Following by the single_open operate, we’ll discover that it makes use of the operate show_smaps_rollup for the present operation, which might translate to the learn system name on the file. Subsequent, we take a look at the show_smaps_rollup implementation. You’ll discover a do-while loop that’s linear to the digital reminiscence space.
static int show_smaps_rollup(struct seq_file *m, void *v) {
…
vma_start = vma->vm_start;
do {
smap_gather_stats(vma, &mss, 0);
last_vma_end = vma->vm_end;
…
} for_each_vma(vmi, vma);
…
}This completely explains why the operate will get slower when a 2GB file is learn into reminiscence. As a result of the handler of studying the smaps_rollup file now takes longer to run the whereas loop. Principally, regardless that smaps_rollup already improved the efficiency of getting reminiscence info in comparison with the previous methodology of parsing the /proc/<pid>/smaps file, it’s nonetheless linear to the digital reminiscence used.
Regardless that at this level the puzzle is solved, let’s conduct a extra quantitative evaluation. How a lot is the time distinction when studying the smaps_rollup file with small versus massive digital reminiscence utilization? Let’s write some easy benchmark code like beneath:
import osdef read_smaps_rollup(pid):
with open("/proc/{}/smaps_rollup".format(pid), "rb") as f:
for line in f:
go
if __name__ == “__main__”:
pid = os.getpid()
read_smaps_rollup(pid)
with open(“/root/2G_file”, “rb”) as f:
knowledge = f.learn()
read_smaps_rollup(pid)
This program performs the next steps:
- Reads the smaps_rollup file of the present course of.
- Reads a 2GB file into reminiscence.
- Repeats step 1.
We then use strace to seek out the correct time of studying the smaps_rollup file.
$ sudo strace -T -e hint=openat,learn python3 benchmark.py 2>&1 | grep “smaps_rollup” -A 1openat(AT_FDCWD, “/proc/3107492/smaps_rollup”, O_RDONLY|O_CLOEXEC) = 3 <0.000023>
learn(3, “560b42ed4000–7ffdadcef000 — -p 0”…, 1024) = 670 <0.000259>
...
openat(AT_FDCWD, “/proc/3107492/smaps_rollup”, O_RDONLY|O_CLOEXEC) = 3 <0.000029>
learn(3, “560b42ed4000–7ffdadcef000 — -p 0”…, 1024) = 670 <0.027698>
As you’ll be able to see, each occasions, the learn syscall returned 670, that means the file measurement remained the identical at 670 bytes. Nevertheless, the time it took the second time (i.e., 0.027698 seconds) is 100x the time it took the primary time (i.e., 0.000259 seconds)! Which means if there are 98 processes, the time spent on studying this file alone might be 98 * 0.027698 = 2.7 seconds! Such a delay can considerably have an effect on the UI expertise.
This extension is used to show the CPU and reminiscence utilization of the pocket book course of on the bar on the backside of the Pocket book:
We confirmed with the person that disabling the jupyter-resource-usage extension meets their necessities for UI responsiveness, and that this extension isn’t essential to their use case. Due to this fact, we supplied a approach for them to disable the extension.
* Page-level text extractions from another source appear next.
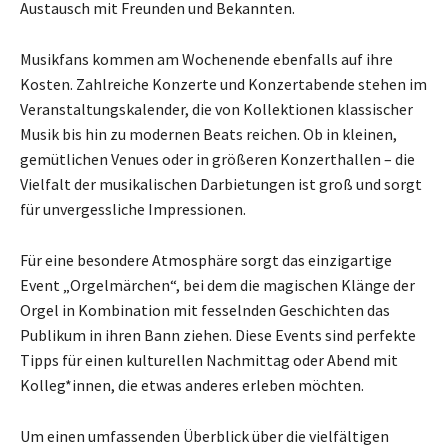
Austausch mit Freunden und Bekannten.
Musikfans kommen am Wochenende ebenfalls auf ihre
Kosten. Zahlreiche Konzerte und Konzertabende stehen im
Veranstaltungskalender, die von Kollektionen klassischer
Musik bis hin zu modernen Beats reichen. Ob in kleinen,
gemütlichen Venues oder in größeren Konzerthallen – die
Vielfalt der musikalischen Darbietungen ist groß und sorgt
für unvergessliche Impressionen.
Für eine besondere Atmosphäre sorgt das einzigartige
Event „Orgelmärchen“, bei dem die magischen Klänge der
Orgel in Kombination mit fesselnden Geschichten das
Publikum in ihren Bann ziehen. Diese Events sind perfekte
Tipps für einen kulturellen Nachmittag oder Abend mit
Kolleg*innen, die etwas anderes erleben möchten.
Um einen umfassenden Überblick über die vielfältigen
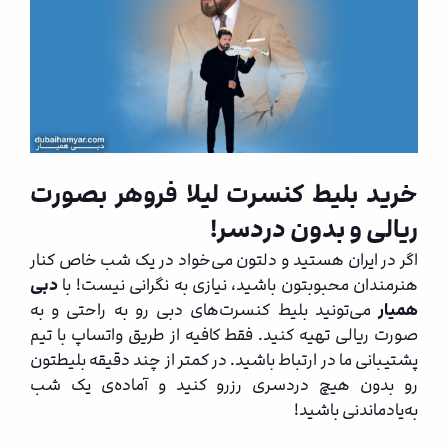
خرید بلیط کنسرت لیلا فروهر بصورت
ریالی و بدون دردسر!
اگر در ایران هستید و دلتون می‌خواد در یک شب خاص کنار
هنرمندان محبوبتون باشید، نیازی به نگرانی نیست! با
دبی
همیار
می‌تونید بلیط کنسرت‌های دبی رو به راحتی و به
صورت ریالی تهیه کنید. فقط کافیه از طریق واتساپ با تیم
پشتیبانی ما در ارتباط باشید. در کمتر از چند دقیقه بلیطتون
رو بدون هیچ دردسری رزرو کنید و آماده‌ی یک شب
به‌یادماندنی باشید!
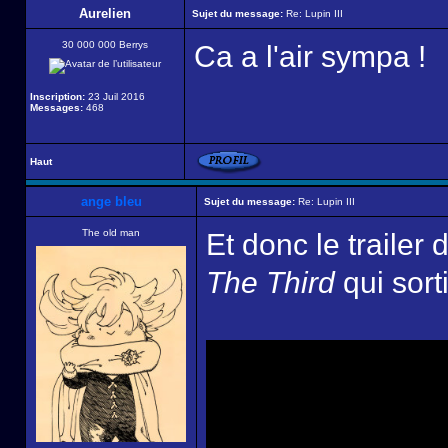
Aurelien
Sujet du message:
Re: Lupin III
30 000 000 Berrys
Ca a l'air sympa !
Inscription:
23 Juil 2016
Messages:
468
Haut
ange bleu
Sujet du message:
Re: Lupin III
The old man
Et donc le trailer
The Third
qui sort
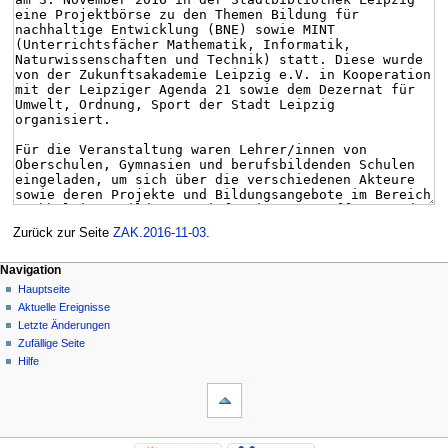
Zurück zur Seite
ZAK.2016-11-03
.
Navigation
Hauptseite
Aktuelle Ereignisse
Letzte Änderungen
Zufällige Seite
Hilfe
This was such a difficult situation that required debugging from the UI all the way in which all the way down to the Linux kernel. It’s fascinating that the issue is linear to each the variety of CPUs and the digital reminiscence measurement — two dimensions which are usually seen individually.
Total, we hope you loved the irony of:
- The extension used to watch CPU utilization inflicting CPU competition.
- An fascinating case the place the extra CPUs you could have, the slower you get!
In the event you’re excited by tackling such technical challenges and have the chance to unravel advanced technical challenges and drive innovation, contemplate becoming a member of our Information Platform groups. Be a part of shaping the way forward for Information Safety and Infrastructure, Information Developer Expertise, Analytics Infrastructure and Enablement, and extra. Discover the affect you may make with us!